» What to produce
Leave out the pictures and print the records below exactly.

» Excerpted records
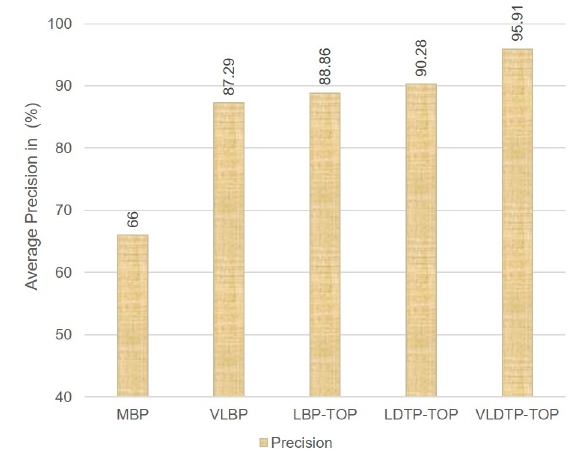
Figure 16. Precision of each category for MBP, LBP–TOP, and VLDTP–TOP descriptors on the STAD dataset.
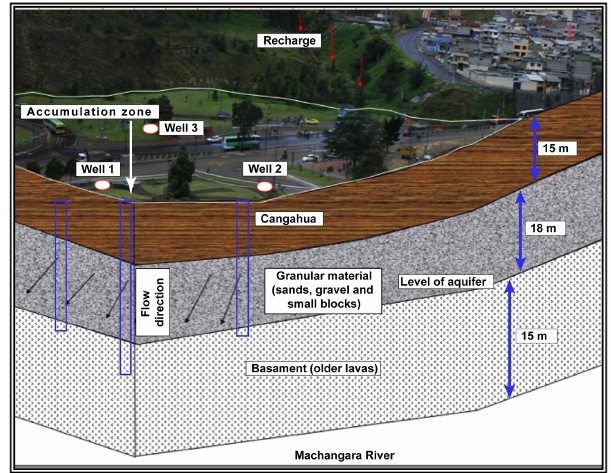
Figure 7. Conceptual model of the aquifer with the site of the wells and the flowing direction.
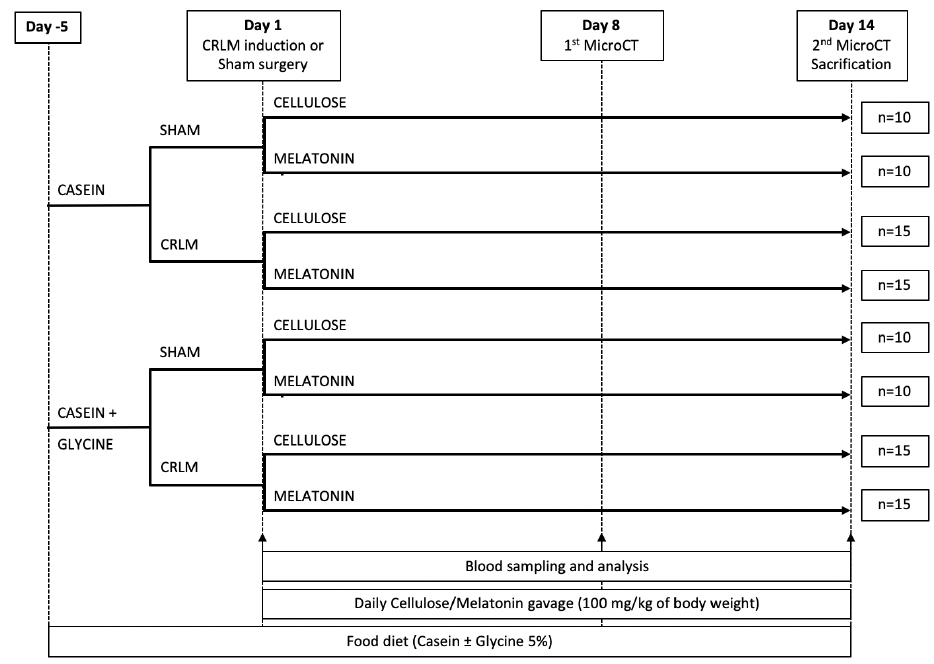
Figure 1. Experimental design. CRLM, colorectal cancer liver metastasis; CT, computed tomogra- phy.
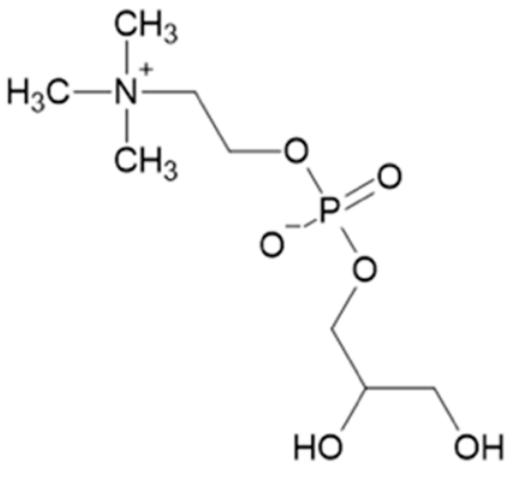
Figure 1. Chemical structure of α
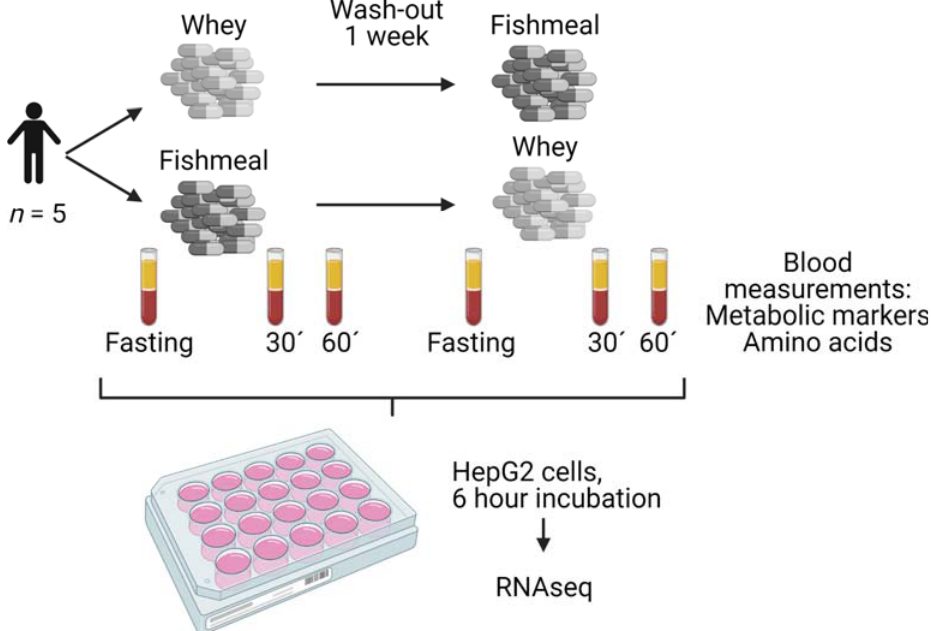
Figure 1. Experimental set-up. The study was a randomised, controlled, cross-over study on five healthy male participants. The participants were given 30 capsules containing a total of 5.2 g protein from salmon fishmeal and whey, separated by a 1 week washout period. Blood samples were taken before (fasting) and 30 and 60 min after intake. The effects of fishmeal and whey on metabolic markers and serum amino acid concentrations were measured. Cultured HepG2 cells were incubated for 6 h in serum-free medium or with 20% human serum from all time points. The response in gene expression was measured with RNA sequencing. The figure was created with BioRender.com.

» Answer to this problem
Figure 16. Precision of each category for MBP, LBP–TOP, and VLDTP–TOP descriptors on the STAD dataset.
Figure 7. Conceptual model of the aquifer with the site of the wells and the flowing direction.
Figure 1. Experimental design. CRLM, colorectal cancer liver metastasis; CT, computed tomogra- phy.
Figure 1. Chemical structure of α
Figure 1. Experimental set-up. The study was a randomised, controlled, cross-over study on five healthy male participants. The participants were given 30 capsules containing a total of 5.2 g protein from salmon fishmeal and whey, separated by a 1 week washout period. Blood samples were taken before (fasting) and 30 and 60 min after intake. The effects of fishmeal and whey on metabolic markers and serum amino acid concentrations were measured. Cultured HepG2 cells were incubated for 6 h in serum-free medium or with 20% human serum from all time points. The response in gene expression was measured with RNA sequencing. The figure was created with BioRender.com.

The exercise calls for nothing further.